Flooding is one of the most destructive natural disasters globally, causing significant losses to the global socioeconomic and ecological environment [1]. Due to global warming and human activities, the frequency and intensity of floods have markedly risen [2]. Natural factors affecting flood disasters mainly include hydrological conditions, environmental characteristics, and topographical conditions, such as prolonged precipitation, climate change, and land use changes. Furthermore, human factors, including inadequate water management projects, riverbank encroachment, and urbanization, are also critical in intensifying flood disasters [1]. Dongting Lake, China’s second-largest freshwater lake, serves as an essential regulatory lake in the Yangtze River Basin with substantial flood storage capacity, playing an indispensable role in the basin’s flood control system. However, in recent years, flooding has frequently occurred in the Dongting Lake Basin. In June 2024, partial dike breaches in Dongting Lake led to landslides, road collapses, and several emergencies in the Zijiang River Basin, resulting in substantial property damage. Flood susceptibility mapping serves as an essential tool for flood disaster defense, offering scientific support for regional flood control planning and playing a key role in risk management and emergency decision-making [3]. Therefore, it is urgent to conduct studies on flood susceptibility at the regional watershed scale to take measures that mitigate the impact of devastating floods [4].
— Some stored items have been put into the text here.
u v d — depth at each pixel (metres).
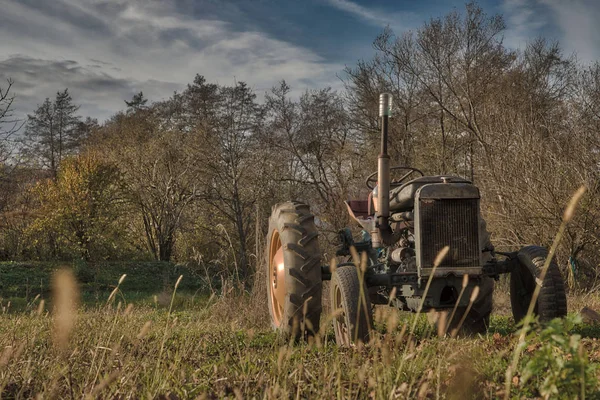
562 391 2.72
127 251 35.38
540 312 5.56
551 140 16.67
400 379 3.48
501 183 15.99
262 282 10.29
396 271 6.13
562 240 14.91
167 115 50.53
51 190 30.53
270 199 35.38
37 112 68.50
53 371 3.91
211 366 4.32
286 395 3.05
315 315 6.16
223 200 35.69
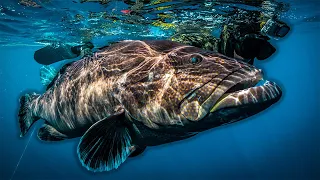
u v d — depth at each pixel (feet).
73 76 13.67
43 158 132.87
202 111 9.13
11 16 36.73
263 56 16.31
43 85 18.08
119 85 11.24
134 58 11.44
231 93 8.73
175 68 10.21
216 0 28.25
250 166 138.00
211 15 32.24
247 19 32.22
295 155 150.41
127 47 12.05
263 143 184.96
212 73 9.43
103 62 12.31
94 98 12.21
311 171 124.77
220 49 18.22
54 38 47.67
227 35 17.74
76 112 13.34
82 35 43.57
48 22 38.29
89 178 110.52
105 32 41.27
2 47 85.87
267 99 8.18
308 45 154.71
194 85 9.50
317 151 155.02
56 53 26.40
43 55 26.76
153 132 11.05
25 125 17.81
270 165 137.39
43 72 18.13
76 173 115.24
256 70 9.25
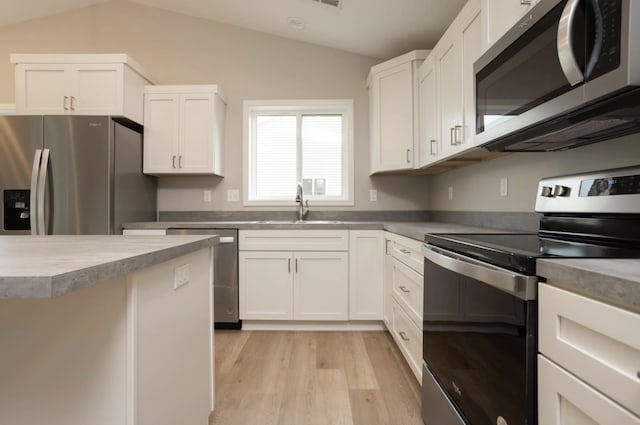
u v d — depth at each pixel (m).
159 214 3.26
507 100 1.23
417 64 2.64
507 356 0.87
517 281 0.82
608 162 1.25
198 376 1.31
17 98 2.65
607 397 0.58
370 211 3.25
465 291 1.13
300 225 2.64
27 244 1.07
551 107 0.99
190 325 1.23
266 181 3.39
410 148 2.66
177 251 1.02
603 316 0.59
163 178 3.26
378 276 2.63
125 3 3.25
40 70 2.66
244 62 3.27
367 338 2.52
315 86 3.26
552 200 1.33
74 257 0.78
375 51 3.15
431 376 1.43
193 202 3.27
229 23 3.25
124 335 0.85
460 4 2.33
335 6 2.61
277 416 1.57
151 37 3.26
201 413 1.34
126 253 0.85
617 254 0.84
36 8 3.12
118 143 2.61
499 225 1.99
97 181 2.51
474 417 1.06
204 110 2.95
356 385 1.84
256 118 3.36
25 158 2.49
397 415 1.58
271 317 2.65
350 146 3.25
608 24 0.77
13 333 0.87
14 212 2.50
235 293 2.65
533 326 0.79
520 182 1.79
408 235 1.90
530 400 0.79
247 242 2.66
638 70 0.72
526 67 1.12
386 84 2.79
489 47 1.42
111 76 2.66
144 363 0.91
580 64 0.84
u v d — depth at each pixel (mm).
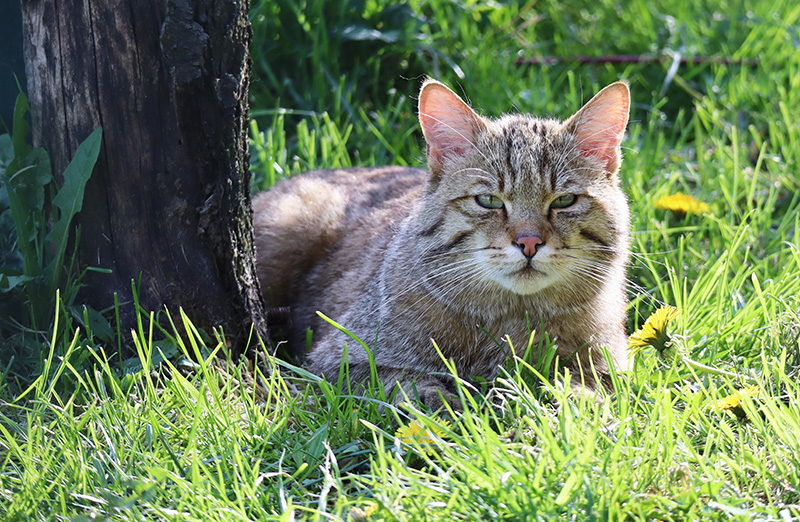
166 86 4117
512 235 4266
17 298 4469
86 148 4160
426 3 8453
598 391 4199
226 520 3189
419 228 4652
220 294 4559
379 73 7801
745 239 5848
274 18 7434
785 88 7898
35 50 4184
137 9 3994
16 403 4090
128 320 4461
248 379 4562
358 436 3943
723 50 8312
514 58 8141
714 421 3922
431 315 4516
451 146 4648
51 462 3557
With the rapid development of machine learning technology, numerous studies have applied it to flood susceptibility analysis and mapping in river basins, effectively improving the accuracy and reliability of flood risk assessment, thus providing more effective means to reduce flood disaster losses [5]. Numerous flood susceptibility models have been developed to create flood susceptibility maps based on local environmental characteristics. Flood susceptibility is analyzed using 1-D or 2-D hydrodynamic models based on information such as flood inundation extent, depth, and velocity [6,7]. However, physically based integrated hydrological and hydrodynamic models demand significant processing power and computation time, a substantial amount of hydrological and meteorological data for calibration, and parameter assessments describing the physical features of the watershed [8,9]. Furthermore, hydrodynamic models impose stringent demands on data conditions and computer hardware, complicating efficient large-scale simulations [9,10].

In recent years, more researchers have focused on combining GIS tools with statistical and machine learning methods to construct flood susceptibility models for flood susceptibility assessment [1,4]. Machine learning methods predict flood susceptibility by autonomously learning features of existing training samples, including methods such as Random Forest [11], support vector machine [12], decision tree [13], Gradient Boosted Tree [14], Artificial Neural Network [4], Convolutional Neural Network [15], Recurrent Neural Network [16], or Deep Learning Neural Network [17]. However, flood susceptibility modeling based on a single machine learning method has certain limitations, while hybrid ensemble machine learning algorithms can effectively reduce the uncertainties associated with single-model simulations [4]. Previous studies have used algorithms such as AUC-based weighted averaging, dagging, and stacking to construct high-precision flood susceptibility models for prediction, finding that the accuracy of ensemble models exceeds that of the original single models [4,18]. The high-accuracy predictions achieved by ensemble algorithms have encouraged the application of hybrid machine learning algorithms in constructing models for various types of natural disasters [19]. However, there is no general consensus on the optimal model for simulating various forms of natural disasters (e.g., landslides or flood susceptibility), highlighting the need to explore new methods for constructing and evaluating flood susceptibility maps and other forms of natural disaster simulations [20,21].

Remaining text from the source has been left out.